As previously mentioned, Josh Charles is directing this episode. He established himself as a director to watch out for with his work on Season 4's "The Art of War," and he brought it this time, too. This is an installment that's well put together; the performances are solid, there's not a wasted or overdrawn moment, and throughout the hour we're treated to some really beautiful shots. With the skill he's shown, Charles reminds us a lot of Scandal's Tony Goldwyn; both are truly talented actors whose directing is equally worth watching.
Since Charles is behind the camera, that means there's less Will Gardner tonight. While that's totally understandable, it's also a bit of a shame, because Will was absolutely on fire in last Sunday's episode, "The Next Week." There was so much going on with him - and it was so well-played - that we were reminded of why we love his character. We lose some of that momentum here, as most of Will's screen time in "The Next Month" is devoted to his new relationship, which has "rebound" written all over it. We can't say we're unhappy when David Lee tries to rain on the parade. But we'll bear it, because we also can't shake the feeling that this whole subplot is just a hint toward a bigger arc of character development for Will this season. Plus, if that's the sacrifice we have to make to enjoy more of Charles directing, then it's worth making.
Conversely, watching Eli and Natalie Flores (the always lovely to see America Ferrera) back together was cheer-worthy; we'll take more of them anytime. Alan Cumming could read the menu in that restaurant and it would be entertaining. One of the smartest moves The Good Wife ever made was promoting Cumming to series regular.
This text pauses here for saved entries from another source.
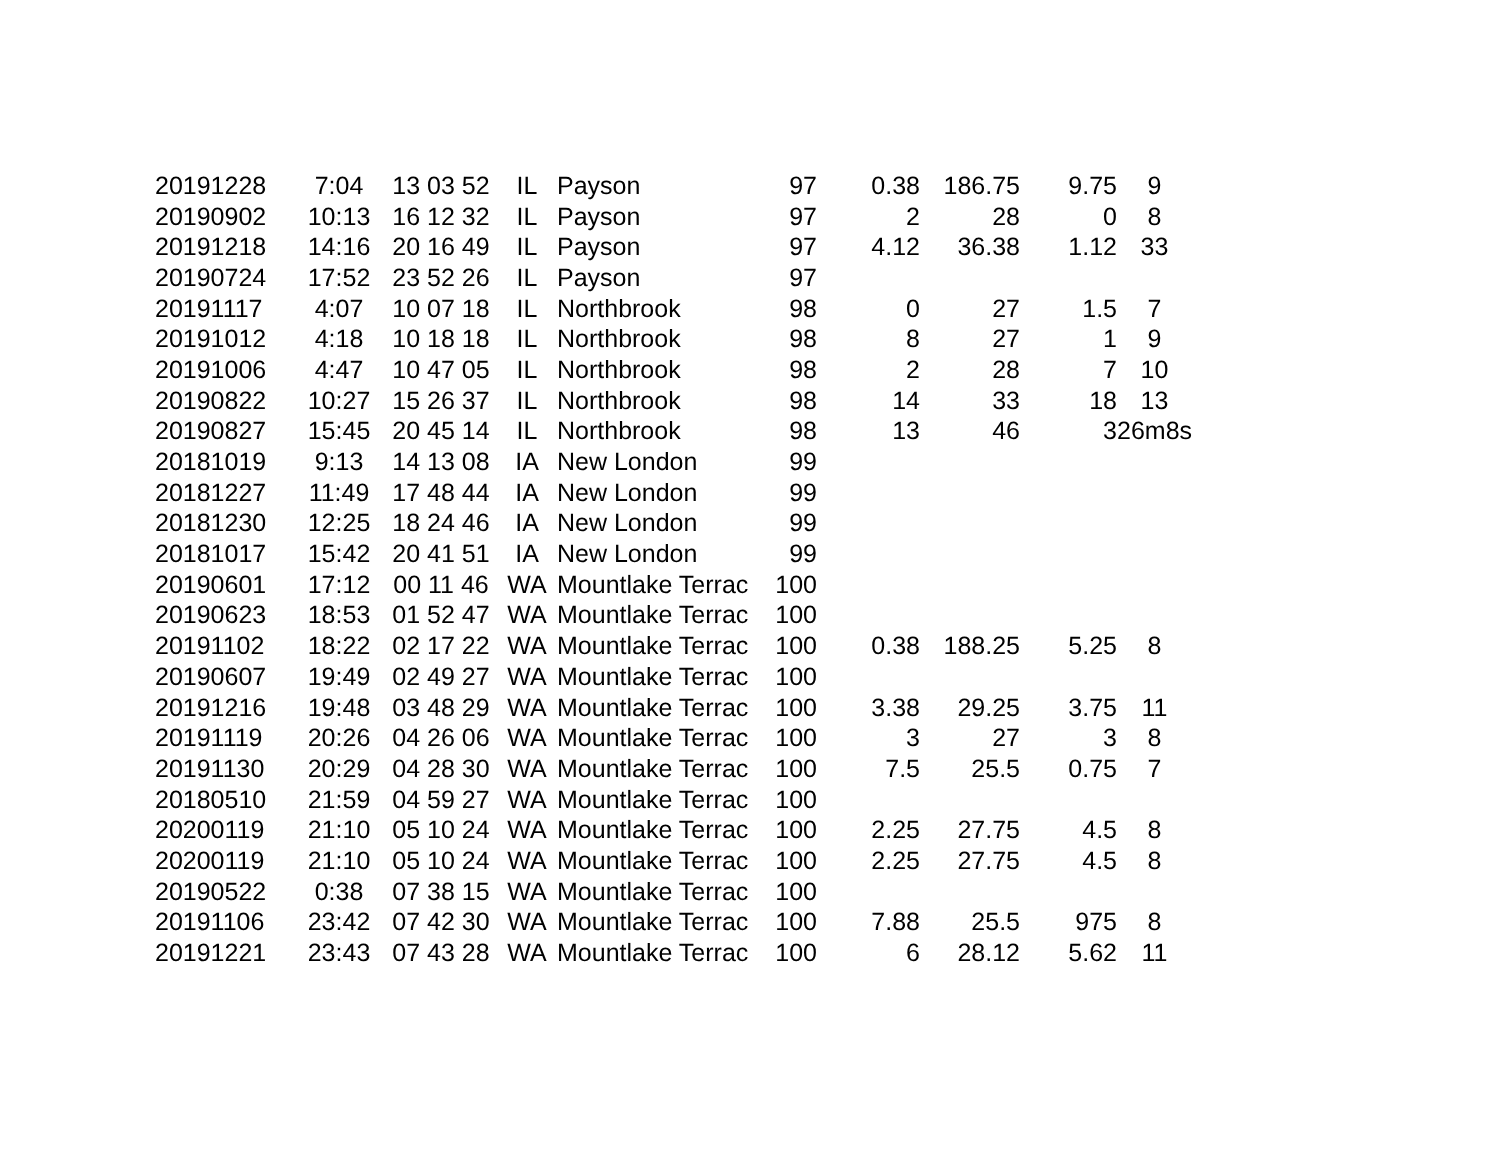| 20191228 | 7:04 | 13 03 52 | IL | Payson | 97 | 0.38 | 186.75 | 9.75 | 9 |
| 20190902 | 10:13 | 16 12 32 | IL | Payson | 97 | 2 | 28 | 0 | 8 |
| 20191218 | 14:16 | 20 16 49 | IL | Payson | 97 | 4.12 | 36.38 | 1.12 | 33 |
| 20190724 | 17:52 | 23 52 26 | IL | Payson | 97 | | | | |
| 20191117 | 4:07 | 10 07 18 | IL | Northbrook | 98 | 0 | 27 | 1.5 | 7 |
| 20191012 | 4:18 | 10 18 18 | IL | Northbrook | 98 | 8 | 27 | 1 | 9 |
| 20191006 | 4:47 | 10 47 05 | IL | Northbrook | 98 | 2 | 28 | 7 | 10 |
| 20190822 | 10:27 | 15 26 37 | IL | Northbrook | 98 | 14 | 33 | 18 | 13 |
| 20190827 | 15:45 | 20 45 14 | IL | Northbrook | 98 | 13 | 46 | 3 | 26m8s |
| 20181019 | 9:13 | 14 13 08 | IA | New London | 99 | | | | |
| 20181227 | 11:49 | 17 48 44 | IA | New London | 99 | | | | |
| 20181230 | 12:25 | 18 24 46 | IA | New London | 99 | | | | |
| 20181017 | 15:42 | 20 41 51 | IA | New London | 99 | | | | |
| 20190601 | 17:12 | 00 11 46 | WA | Mountlake Terrac | 100 | | | | |
| 20190623 | 18:53 | 01 52 47 | WA | Mountlake Terrac | 100 | | | | |
| 20191102 | 18:22 | 02 17 22 | WA | Mountlake Terrac | 100 | 0.38 | 188.25 | 5.25 | 8 |
| 20190607 | 19:49 | 02 49 27 | WA | Mountlake Terrac | 100 | | | | |
| 20191216 | 19:48 | 03 48 29 | WA | Mountlake Terrac | 100 | 3.38 | 29.25 | 3.75 | 11 |
| 20191119 | 20:26 | 04 26 06 | WA | Mountlake Terrac | 100 | 3 | 27 | 3 | 8 |
| 20191130 | 20:29 | 04 28 30 | WA | Mountlake Terrac | 100 | 7.5 | 25.5 | 0.75 | 7 |
| 20180510 | 21:59 | 04 59 27 | WA | Mountlake Terrac | 100 | | | | |
| 20200119 | 21:10 | 05 10 24 | WA | Mountlake Terrac | 100 | 2.25 | 27.75 | 4.5 | 8 |
| 20200119 | 21:10 | 05 10 24 | WA | Mountlake Terrac | 100 | 2.25 | 27.75 | 4.5 | 8 |
| 20190522 | 0:38 | 07 38 15 | WA | Mountlake Terrac | 100 | | | | |
| 20191106 | 23:42 | 07 42 30 | WA | Mountlake Terrac | 100 | 7.88 | 25.5 | 975 | 8 |
| 20191221 | 23:43 | 07 43 28 | WA | Mountlake Terrac | 100 | 6 | 28.12 | 5.62 | 11 |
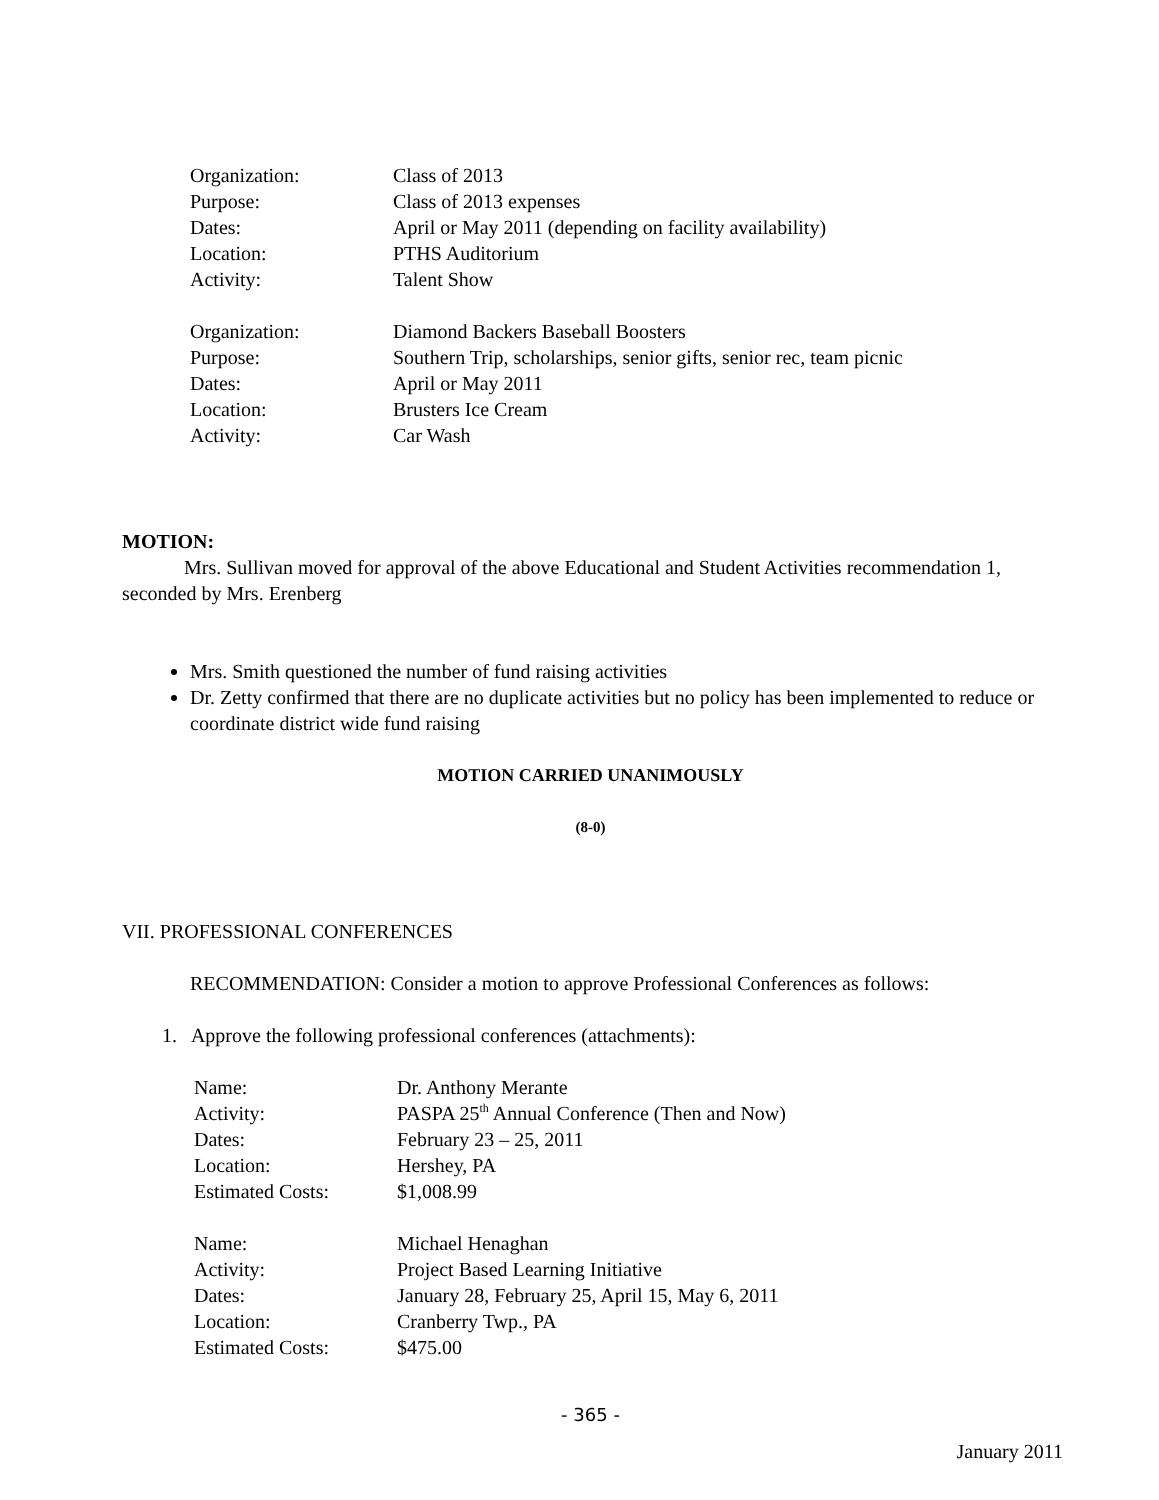| Organization: | Class of 2013 |
| Purpose: | Class of 2013 expenses |
| Dates: | April or May 2011 (depending on facility availability) |
| Location: | PTHS Auditorium |
| Activity: | Talent Show |
| Organization: | Diamond Backers Baseball Boosters |
| Purpose: | Southern Trip, scholarships, senior gifts, senior rec, team picnic |
| Dates: | April or May 2011 |
| Location: | Brusters Ice Cream |
| Activity: | Car Wash |
MOTION:
Mrs. Sullivan moved for approval of the above Educational and Student Activities recommendation 1, seconded by Mrs. Erenberg
Mrs. Smith questioned the number of fund raising activities
Dr. Zetty confirmed that there are no duplicate activities but no policy has been implemented to reduce or coordinate district wide fund raising
MOTION CARRIED UNANIMOUSLY
(8-0)
VII. PROFESSIONAL CONFERENCES
RECOMMENDATION: Consider a motion to approve Professional Conferences as follows:
1. Approve the following professional conferences (attachments):
| Name: | Dr. Anthony Merante |
| Activity: | PASPA 25<sup>th</sup> Annual Conference (Then and Now) |
| Dates: | February 23 – 25, 2011 |
| Location: | Hershey, PA |
| Estimated Costs: | $1,008.99 |
| Name: | Michael Henaghan |
| Activity: | Project Based Learning Initiative |
| Dates: | January 28, February 25, April 15, May 6, 2011 |
| Location: | Cranberry Twp., PA |
| Estimated Costs: | $475.00 |
- 365 -
January 2011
On the professional front, while Lockhart/Gardner moves forward with its expansion plan, Florrick/Agos continues its fight to stay alive. They land their first new client thanks to Natalie; she needs Alicia's help for a school friend, Tomas Ruiz, caught between deportation and a drug cartel. Alicia seemingly negotiates a very quick deal for Tomas, but after the killer he's supposed to testify against goes on the run, ICE picks up Tomas anyway. And an extra wrinkle is added when it's revealed that they've mistaken him for a con artist with the same name.
This creates two different arguments - one that Tomas's deal with the AUSA was unfairly rescinded, and the other that he was mistaken for the wrong man - with more legal hurdles than an Olympic event. Multi-pronged cases are usually where legal dramas go to die, but Ted Humphrey's script keeps everything moving, and does so in such a way that the audience is able to follow along. That last part's particularly important in a TV landscape that sometimes mistakes words per minute for plot. By the end of minute 44, every one of the episode's major story points has a resolution.
Who says that all the brilliant shows are on cable television? Because whichever way you slice "The Next Month" - directing, writing, or acting - The Good Wife shined.
Season 5 of The Good Wife continues next Sunday at 9 PM ET/PT on CBS.